Copy all records exactly; omit pictures.

Dataset items:
◆ ◆ ◆

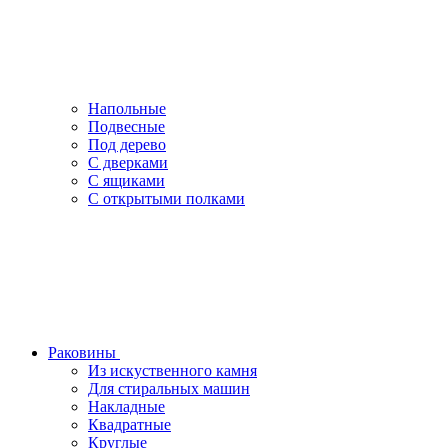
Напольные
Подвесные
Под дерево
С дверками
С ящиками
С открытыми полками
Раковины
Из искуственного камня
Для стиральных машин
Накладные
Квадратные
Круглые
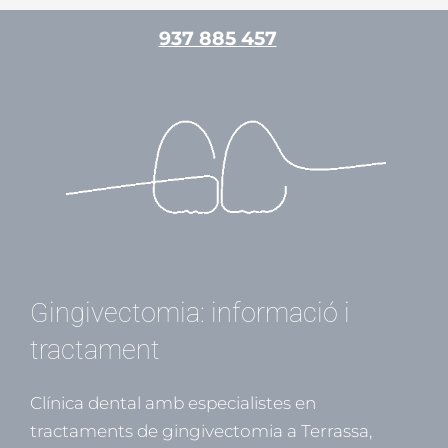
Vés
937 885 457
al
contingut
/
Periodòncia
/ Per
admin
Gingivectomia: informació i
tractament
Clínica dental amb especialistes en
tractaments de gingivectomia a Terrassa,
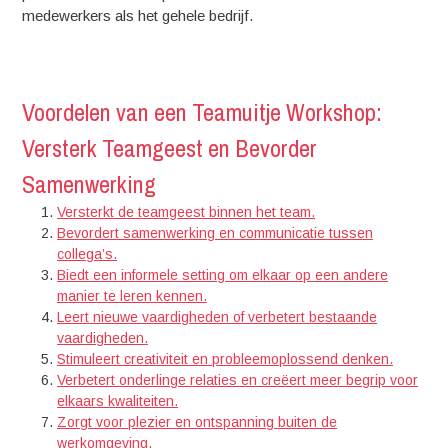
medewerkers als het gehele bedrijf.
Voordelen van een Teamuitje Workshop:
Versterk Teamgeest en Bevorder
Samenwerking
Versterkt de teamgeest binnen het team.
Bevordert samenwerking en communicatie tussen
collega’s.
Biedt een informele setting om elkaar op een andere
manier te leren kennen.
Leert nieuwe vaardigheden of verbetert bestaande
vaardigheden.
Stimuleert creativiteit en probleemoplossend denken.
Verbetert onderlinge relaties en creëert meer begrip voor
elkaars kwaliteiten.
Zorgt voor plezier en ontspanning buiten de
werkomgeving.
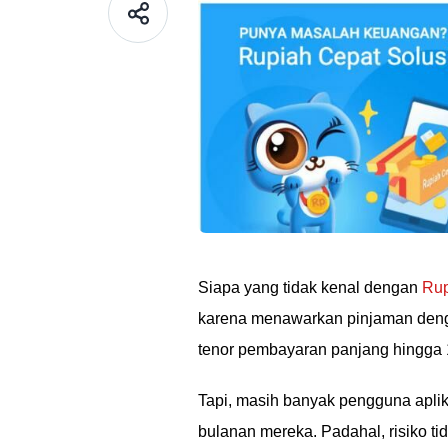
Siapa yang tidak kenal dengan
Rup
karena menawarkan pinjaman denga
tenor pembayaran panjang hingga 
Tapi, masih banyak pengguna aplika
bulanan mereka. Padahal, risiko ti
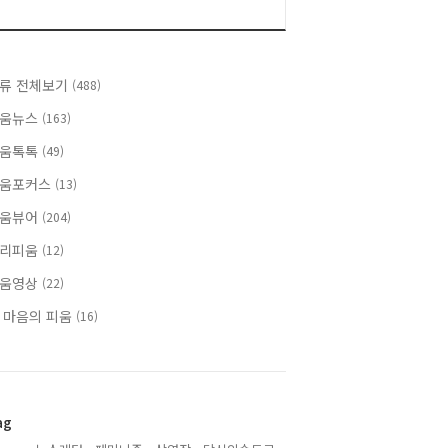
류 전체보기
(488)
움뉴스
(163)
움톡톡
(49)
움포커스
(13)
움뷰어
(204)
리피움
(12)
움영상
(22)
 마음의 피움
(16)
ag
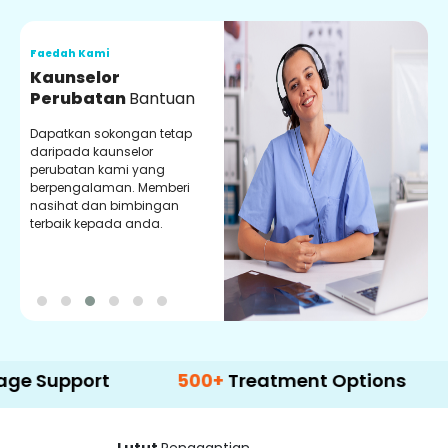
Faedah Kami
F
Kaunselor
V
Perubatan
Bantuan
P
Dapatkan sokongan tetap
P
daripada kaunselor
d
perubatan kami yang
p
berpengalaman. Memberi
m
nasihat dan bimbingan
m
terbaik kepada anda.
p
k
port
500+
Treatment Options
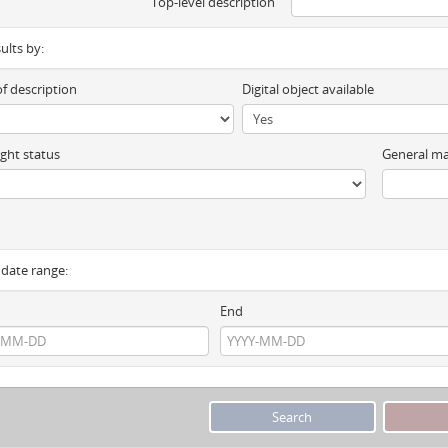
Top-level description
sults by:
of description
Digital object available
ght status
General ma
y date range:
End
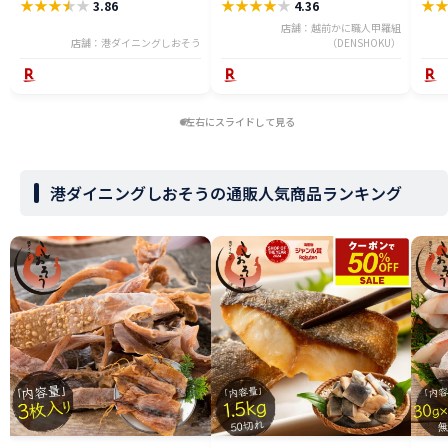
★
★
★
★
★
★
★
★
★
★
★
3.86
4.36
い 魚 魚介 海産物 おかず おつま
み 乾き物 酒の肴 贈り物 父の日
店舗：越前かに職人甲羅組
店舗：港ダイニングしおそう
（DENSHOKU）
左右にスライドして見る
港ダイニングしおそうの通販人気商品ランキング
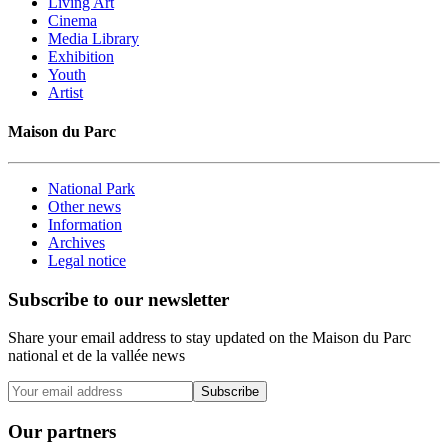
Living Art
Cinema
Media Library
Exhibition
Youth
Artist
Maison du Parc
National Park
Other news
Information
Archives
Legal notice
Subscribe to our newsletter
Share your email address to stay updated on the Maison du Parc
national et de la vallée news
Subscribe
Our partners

◆ ◆ ◆

§ Written answer
Напольные
Подвесные
Под дерево
С дверками
С ящиками
С открытыми полками
Раковины
Из искуственного камня
Для стиральных машин
Накладные
Квадратные
Круглые
Vés
937 885 457
al
contingut
/
Periodòncia
/ Per
admin
Gingivectomia: informació i
tractament
Clínica dental amb especialistes en
tractaments de gingivectomia a Terrassa,
medewerkers als het gehele bedrijf.
Voordelen van een Teamuitje Workshop:
Versterk Teamgeest en Bevorder
Samenwerking
Versterkt de teamgeest binnen het team.
Bevordert samenwerking en communicatie tussen
collega’s.
Biedt een informele setting om elkaar op een andere
manier te leren kennen.
Leert nieuwe vaardigheden of verbetert bestaande
vaardigheden.
Stimuleert creativiteit en probleemoplossend denken.
Verbetert onderlinge relaties en creëert meer begrip voor
elkaars kwaliteiten.
Zorgt voor plezier en ontspanning buiten de
werkomgeving.
Siapa yang tidak kenal dengan
Rup
karena menawarkan pinjaman denga
tenor pembayaran panjang hingga 
Tapi, masih banyak pengguna aplika
bulanan mereka. Padahal, risiko ti
류 전체보기
(488)
움뉴스
(163)
움톡톡
(49)
움포커스
(13)
움뷰어
(204)
리피움
(12)
움영상
(22)
 마음의 피움
(16)
ag
Faedah Kami
F
Kaunselor
V
Perubatan
Bantuan
P
Dapatkan sokongan tetap
P
daripada kaunselor
d
perubatan kami yang
p
berpengalaman. Memberi
m
nasihat dan bimbingan
m
terbaik kepada anda.
p
k
port
500+
Treatment Options
Top-level description
sults by:
of description
Digital object available
ght status
General ma
y date range:
End
★
★
★
★
★
★
★
★
★
★
★
3.86
4.36
い 魚 魚介 海産物 おかず おつま
み 乾き物 酒の肴 贈り物 父の日
店舗：越前かに職人甲羅組
店舗：港ダイニングしおそう
（DENSHOKU）
左右にスライドして見る
港ダイニングしおそうの通販人気商品ランキング
Living Art
Cinema
Media Library
Exhibition
Youth
Artist
Maison du Parc
National Park
Other news
Information
Archives
Legal notice
Subscribe to our newsletter
Share your email address to stay updated on the Maison du Parc
national et de la vallée news
Subscribe
Our partners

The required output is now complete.